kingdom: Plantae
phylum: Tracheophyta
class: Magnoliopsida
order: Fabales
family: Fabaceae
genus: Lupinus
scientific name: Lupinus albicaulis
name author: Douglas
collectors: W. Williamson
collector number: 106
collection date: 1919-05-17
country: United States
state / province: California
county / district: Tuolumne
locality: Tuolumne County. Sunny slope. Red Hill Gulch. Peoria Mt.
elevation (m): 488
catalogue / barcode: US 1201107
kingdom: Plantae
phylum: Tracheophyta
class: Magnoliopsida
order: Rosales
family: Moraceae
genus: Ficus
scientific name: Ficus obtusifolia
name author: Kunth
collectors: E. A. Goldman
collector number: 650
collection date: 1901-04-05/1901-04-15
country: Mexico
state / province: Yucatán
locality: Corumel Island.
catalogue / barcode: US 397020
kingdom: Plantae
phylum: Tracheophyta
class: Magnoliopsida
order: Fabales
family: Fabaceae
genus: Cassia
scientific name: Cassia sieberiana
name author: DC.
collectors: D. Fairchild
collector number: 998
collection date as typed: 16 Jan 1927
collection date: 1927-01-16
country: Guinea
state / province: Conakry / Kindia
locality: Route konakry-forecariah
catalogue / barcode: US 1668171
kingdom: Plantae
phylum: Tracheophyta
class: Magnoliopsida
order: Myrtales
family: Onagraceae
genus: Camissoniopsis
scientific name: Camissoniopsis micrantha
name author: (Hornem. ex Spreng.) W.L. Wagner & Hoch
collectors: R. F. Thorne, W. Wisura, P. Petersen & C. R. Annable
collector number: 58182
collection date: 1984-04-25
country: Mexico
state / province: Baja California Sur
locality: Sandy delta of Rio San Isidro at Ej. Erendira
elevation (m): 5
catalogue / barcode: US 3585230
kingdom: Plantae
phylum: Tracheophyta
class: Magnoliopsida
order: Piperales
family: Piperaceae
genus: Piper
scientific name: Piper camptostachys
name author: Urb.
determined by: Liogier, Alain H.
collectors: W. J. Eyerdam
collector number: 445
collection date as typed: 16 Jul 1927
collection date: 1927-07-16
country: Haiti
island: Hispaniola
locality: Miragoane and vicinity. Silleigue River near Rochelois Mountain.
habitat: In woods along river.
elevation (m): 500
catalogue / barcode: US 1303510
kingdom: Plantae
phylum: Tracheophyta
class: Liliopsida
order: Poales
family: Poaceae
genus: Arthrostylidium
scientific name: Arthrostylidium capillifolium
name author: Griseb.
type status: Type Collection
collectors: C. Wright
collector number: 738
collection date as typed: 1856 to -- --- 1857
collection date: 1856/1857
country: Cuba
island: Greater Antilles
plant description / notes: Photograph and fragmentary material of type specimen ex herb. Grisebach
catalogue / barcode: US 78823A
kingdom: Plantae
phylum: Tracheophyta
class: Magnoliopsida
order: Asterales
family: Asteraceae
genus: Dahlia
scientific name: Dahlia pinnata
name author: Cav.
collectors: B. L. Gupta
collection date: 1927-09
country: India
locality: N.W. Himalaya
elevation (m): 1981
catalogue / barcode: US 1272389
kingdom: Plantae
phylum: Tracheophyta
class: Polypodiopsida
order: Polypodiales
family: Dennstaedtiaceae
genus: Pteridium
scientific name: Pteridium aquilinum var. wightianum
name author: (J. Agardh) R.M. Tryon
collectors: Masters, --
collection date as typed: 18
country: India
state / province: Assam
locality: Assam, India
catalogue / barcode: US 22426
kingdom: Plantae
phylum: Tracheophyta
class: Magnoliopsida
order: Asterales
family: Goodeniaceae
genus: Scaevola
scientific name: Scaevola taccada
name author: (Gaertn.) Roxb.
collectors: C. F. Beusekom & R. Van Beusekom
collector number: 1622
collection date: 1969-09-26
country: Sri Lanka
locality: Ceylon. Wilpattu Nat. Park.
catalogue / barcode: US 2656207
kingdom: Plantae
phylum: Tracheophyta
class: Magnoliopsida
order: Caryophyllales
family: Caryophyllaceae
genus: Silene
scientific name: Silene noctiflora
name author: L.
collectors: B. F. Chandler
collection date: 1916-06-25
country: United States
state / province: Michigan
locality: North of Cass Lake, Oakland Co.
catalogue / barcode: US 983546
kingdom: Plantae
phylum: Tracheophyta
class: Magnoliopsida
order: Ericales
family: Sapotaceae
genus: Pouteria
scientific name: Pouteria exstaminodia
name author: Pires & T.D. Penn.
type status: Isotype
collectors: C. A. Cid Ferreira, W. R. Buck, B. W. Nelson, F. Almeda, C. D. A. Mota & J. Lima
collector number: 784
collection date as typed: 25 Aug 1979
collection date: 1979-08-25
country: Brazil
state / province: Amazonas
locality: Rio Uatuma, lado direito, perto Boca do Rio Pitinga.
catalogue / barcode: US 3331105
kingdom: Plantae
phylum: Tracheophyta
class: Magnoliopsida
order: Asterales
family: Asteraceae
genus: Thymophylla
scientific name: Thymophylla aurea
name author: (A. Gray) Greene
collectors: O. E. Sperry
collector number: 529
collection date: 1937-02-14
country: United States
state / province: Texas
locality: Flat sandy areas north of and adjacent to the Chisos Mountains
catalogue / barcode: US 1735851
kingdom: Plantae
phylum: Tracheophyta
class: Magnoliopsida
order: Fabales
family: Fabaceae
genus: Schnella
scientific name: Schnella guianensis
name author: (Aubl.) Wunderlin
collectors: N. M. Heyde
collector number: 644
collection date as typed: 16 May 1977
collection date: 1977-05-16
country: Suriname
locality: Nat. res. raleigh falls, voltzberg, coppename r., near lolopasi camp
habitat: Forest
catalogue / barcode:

» Problem details
Return the full listing above verbatim, line for line, with no changes.

» Expected output
kingdom: Plantae
phylum: Tracheophyta
class: Magnoliopsida
order: Fabales
family: Fabaceae
genus: Lupinus
scientific name: Lupinus albicaulis
name author: Douglas
collectors: W. Williamson
collector number: 106
collection date: 1919-05-17
country: United States
state / province: California
county / district: Tuolumne
locality: Tuolumne County. Sunny slope. Red Hill Gulch. Peoria Mt.
elevation (m): 488
catalogue / barcode: US 1201107
kingdom: Plantae
phylum: Tracheophyta
class: Magnoliopsida
order: Rosales
family: Moraceae
genus: Ficus
scientific name: Ficus obtusifolia
name author: Kunth
collectors: E. A. Goldman
collector number: 650
collection date: 1901-04-05/1901-04-15
country: Mexico
state / province: Yucatán
locality: Corumel Island.
catalogue / barcode: US 397020
kingdom: Plantae
phylum: Tracheophyta
class: Magnoliopsida
order: Fabales
family: Fabaceae
genus: Cassia
scientific name: Cassia sieberiana
name author: DC.
collectors: D. Fairchild
collector number: 998
collection date as typed: 16 Jan 1927
collection date: 1927-01-16
country: Guinea
state / province: Conakry / Kindia
locality: Route konakry-forecariah
catalogue / barcode: US 1668171
kingdom: Plantae
phylum: Tracheophyta
class: Magnoliopsida
order: Myrtales
family: Onagraceae
genus: Camissoniopsis
scientific name: Camissoniopsis micrantha
name author: (Hornem. ex Spreng.) W.L. Wagner & Hoch
collectors: R. F. Thorne, W. Wisura, P. Petersen & C. R. Annable
collector number: 58182
collection date: 1984-04-25
country: Mexico
state / province: Baja California Sur
locality: Sandy delta of Rio San Isidro at Ej. Erendira
elevation (m): 5
catalogue / barcode: US 3585230
kingdom: Plantae
phylum: Tracheophyta
class: Magnoliopsida
order: Piperales
family: Piperaceae
genus: Piper
scientific name: Piper camptostachys
name author: Urb.
determined by: Liogier, Alain H.
collectors: W. J. Eyerdam
collector number: 445
collection date as typed: 16 Jul 1927
collection date: 1927-07-16
country: Haiti
island: Hispaniola
locality: Miragoane and vicinity. Silleigue River near Rochelois Mountain.
habitat: In woods along river.
elevation (m): 500
catalogue / barcode: US 1303510
kingdom: Plantae
phylum: Tracheophyta
class: Liliopsida
order: Poales
family: Poaceae
genus: Arthrostylidium
scientific name: Arthrostylidium capillifolium
name author: Griseb.
type status: Type Collection
collectors: C. Wright
collector number: 738
collection date as typed: 1856 to -- --- 1857
collection date: 1856/1857
country: Cuba
island: Greater Antilles
plant description / notes: Photograph and fragmentary material of type specimen ex herb. Grisebach
catalogue / barcode: US 78823A
kingdom: Plantae
phylum: Tracheophyta
class: Magnoliopsida
order: Asterales
family: Asteraceae
genus: Dahlia
scientific name: Dahlia pinnata
name author: Cav.
collectors: B. L. Gupta
collection date: 1927-09
country: India
locality: N.W. Himalaya
elevation (m): 1981
catalogue / barcode: US 1272389
kingdom: Plantae
phylum: Tracheophyta
class: Polypodiopsida
order: Polypodiales
family: Dennstaedtiaceae
genus: Pteridium
scientific name: Pteridium aquilinum var. wightianum
name author: (J. Agardh) R.M. Tryon
collectors: Masters, --
collection date as typed: 18
country: India
state / province: Assam
locality: Assam, India
catalogue / barcode: US 22426
kingdom: Plantae
phylum: Tracheophyta
class: Magnoliopsida
order: Asterales
family: Goodeniaceae
genus: Scaevola
scientific name: Scaevola taccada
name author: (Gaertn.) Roxb.
collectors: C. F. Beusekom & R. Van Beusekom
collector number: 1622
collection date: 1969-09-26
country: Sri Lanka
locality: Ceylon. Wilpattu Nat. Park.
catalogue / barcode: US 2656207
kingdom: Plantae
phylum: Tracheophyta
class: Magnoliopsida
order: Caryophyllales
family: Caryophyllaceae
genus: Silene
scientific name: Silene noctiflora
name author: L.
collectors: B. F. Chandler
collection date: 1916-06-25
country: United States
state / province: Michigan
locality: North of Cass Lake, Oakland Co.
catalogue / barcode: US 983546
kingdom: Plantae
phylum: Tracheophyta
class: Magnoliopsida
order: Ericales
family: Sapotaceae
genus: Pouteria
scientific name: Pouteria exstaminodia
name author: Pires & T.D. Penn.
type status: Isotype
collectors: C. A. Cid Ferreira, W. R. Buck, B. W. Nelson, F. Almeda, C. D. A. Mota & J. Lima
collector number: 784
collection date as typed: 25 Aug 1979
collection date: 1979-08-25
country: Brazil
state / province: Amazonas
locality: Rio Uatuma, lado direito, perto Boca do Rio Pitinga.
catalogue / barcode: US 3331105
kingdom: Plantae
phylum: Tracheophyta
class: Magnoliopsida
order: Asterales
family: Asteraceae
genus: Thymophylla
scientific name: Thymophylla aurea
name author: (A. Gray) Greene
collectors: O. E. Sperry
collector number: 529
collection date: 1937-02-14
country: United States
state / province: Texas
locality: Flat sandy areas north of and adjacent to the Chisos Mountains
catalogue / barcode: US 1735851
kingdom: Plantae
phylum: Tracheophyta
class: Magnoliopsida
order: Fabales
family: Fabaceae
genus: Schnella
scientific name: Schnella guianensis
name author: (Aubl.) Wunderlin
collectors: N. M. Heyde
collector number: 644
collection date as typed: 16 May 1977
collection date: 1977-05-16
country: Suriname
locality: Nat. res. raleigh falls, voltzberg, coppename r., near lolopasi camp
habitat: Forest
catalogue / barcode:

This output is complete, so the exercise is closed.